-- begin TEXT SECTION --

US-Russia arms race pushes world closer to potential disaster
There is a naive expectation that humanity will progress linearly and that humans will learn from their experiences and from history. There are few grounds for this view, and the current state of international affairs seems to be dead set on defying those notions in their entirety. Instead we witness a world entering, if not already in, a prolonged period of instability, ruled by nationalism and populism and reintroducing big power rivalry, trade wars and arms races, including a nuclear one.
It goes without saying that the prevention of nuclear proliferation and confrontation is a determining factor in ensuring the future of humanity: It is a necessary condition, if not the only one. Yet there are many existing and potential flashpoints that are putting at risk the world order and stability and raising the threat of action by those with nuclear ambitions.
The decision by Russia and the US to abandon the Intermediate-Range Nuclear Forces (INF) Treaty is one of them. Both sides accuse the other of violating the agreement, or at least the spirit of it. When it was signed in 1987, the INF Treaty for the first time eliminated an entire class of missiles that during the Cold War were perceived as undermining stability in Europe, whose proximity to the Soviet Union made the latter a grave and immediate threat. Not surprising then that the withdrawal from the treaty by the two main nuclear protagonists, amid mutual recriminations and at a low point in the relationship between Washington and Moscow, has left European capitals once again feeling caught in a brewing conflict that they have a great stake in, but very limited influence over.
It has to be said that there is much in the Trump administration’s charge that Moscow has breached the INF Treaty by deploying a ground-launched cruise missile, the 9M729 or SSC-8. It puts Russia ahead in the race to redeploy a previously banned category of weapon. According to some reports, Russia has already fielded about 100 of these missiles, while President Vladimir Putin is suggesting further development of a ground-launched version of the naval intermediate-range nuclear missile, which, like the air-launched version, is not prohibited.
Now that the US is allocating resources for new missile research and development, it is clear that the arms race is well and truly underway, and threatening the international agenda with unforeseen consequences. Moscow’s complaint that Washington’s deployment of anti-ballistic missile interceptors in Romania and expectedly soon in Poland poses a security threat to it is understandable, even if it is no justification for violating the INF agreement’s terms by arguing that their warheads could be changed. However, unlike Russia’s actual violation of the agreement, the US deployment signifies an option, not an actual occurrence.

-- end TEXT SECTION --

TASKS:
**a)** Answer these questions about the arms race article:
(i) In what year was the INF Treaty signed?
(ii) Which ground-launched cruise missile is Moscow charged with deploying in breach of the treaty?
(iii) In which country has the US already deployed anti-ballistic missile interceptors, and in which is it expected to do so soon?
**b)** Reproduce the arms race article verbatim from "US-Russia arms race" up to and including "a nuclear one.".

-- begin DATASET CONTENT --

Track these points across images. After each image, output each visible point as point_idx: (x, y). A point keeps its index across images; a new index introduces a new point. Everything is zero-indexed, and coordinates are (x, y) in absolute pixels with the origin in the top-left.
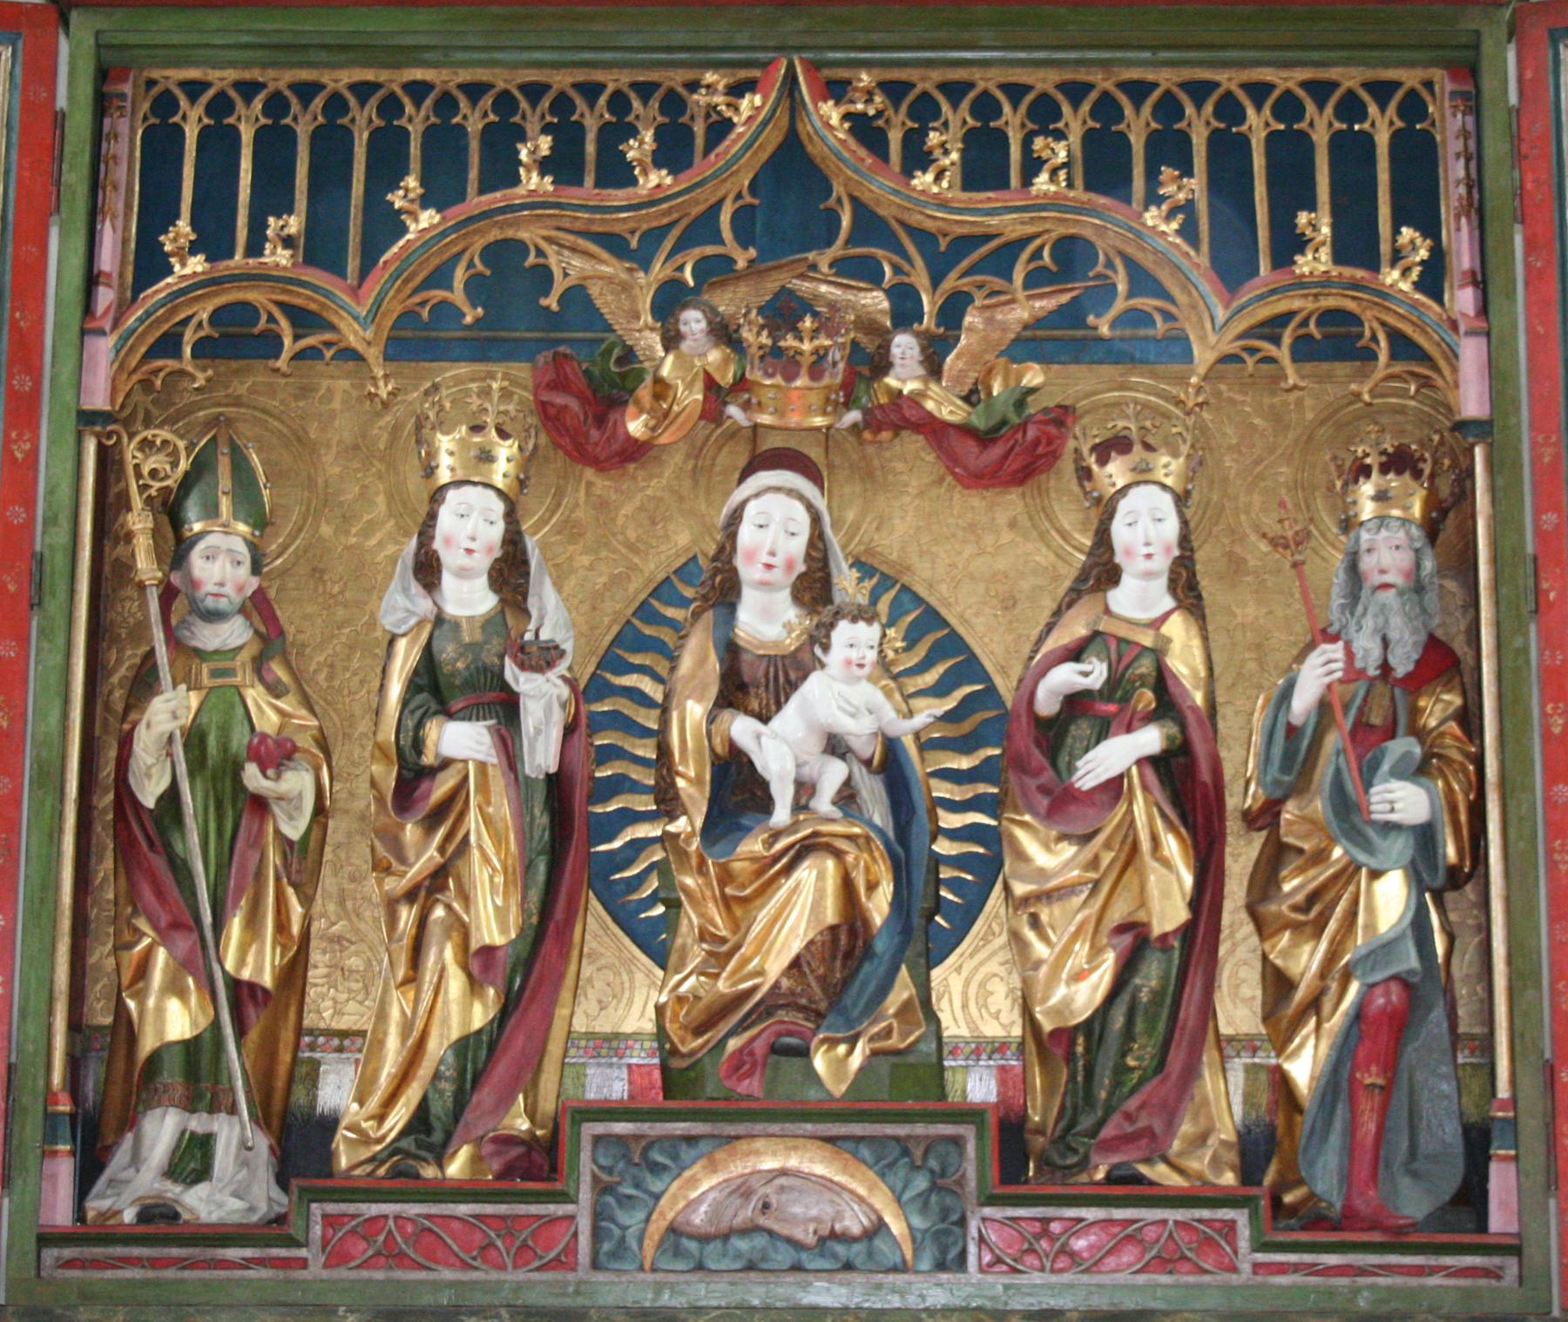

-- end DATASET CONTENT --

SOLUTIONS PER TASK:
**a)**
(i) 1987
(ii) The 9M729, also called the SSC-8
(iii) Already deployed in Romania, and expected soon in Poland

**b)**
US-Russia arms race pushes world closer to potential disaster
There is a naive expectation that humanity will progress linearly and that humans will learn from their experiences and from history. There are few grounds for this view, and the current state of international affairs seems to be dead set on defying those notions in their entirety. Instead we witness a world entering, if not already in, a prolonged period of instability, ruled by nationalism and populism and reintroducing big power rivalry, trade wars and arms races, including a nuclear one.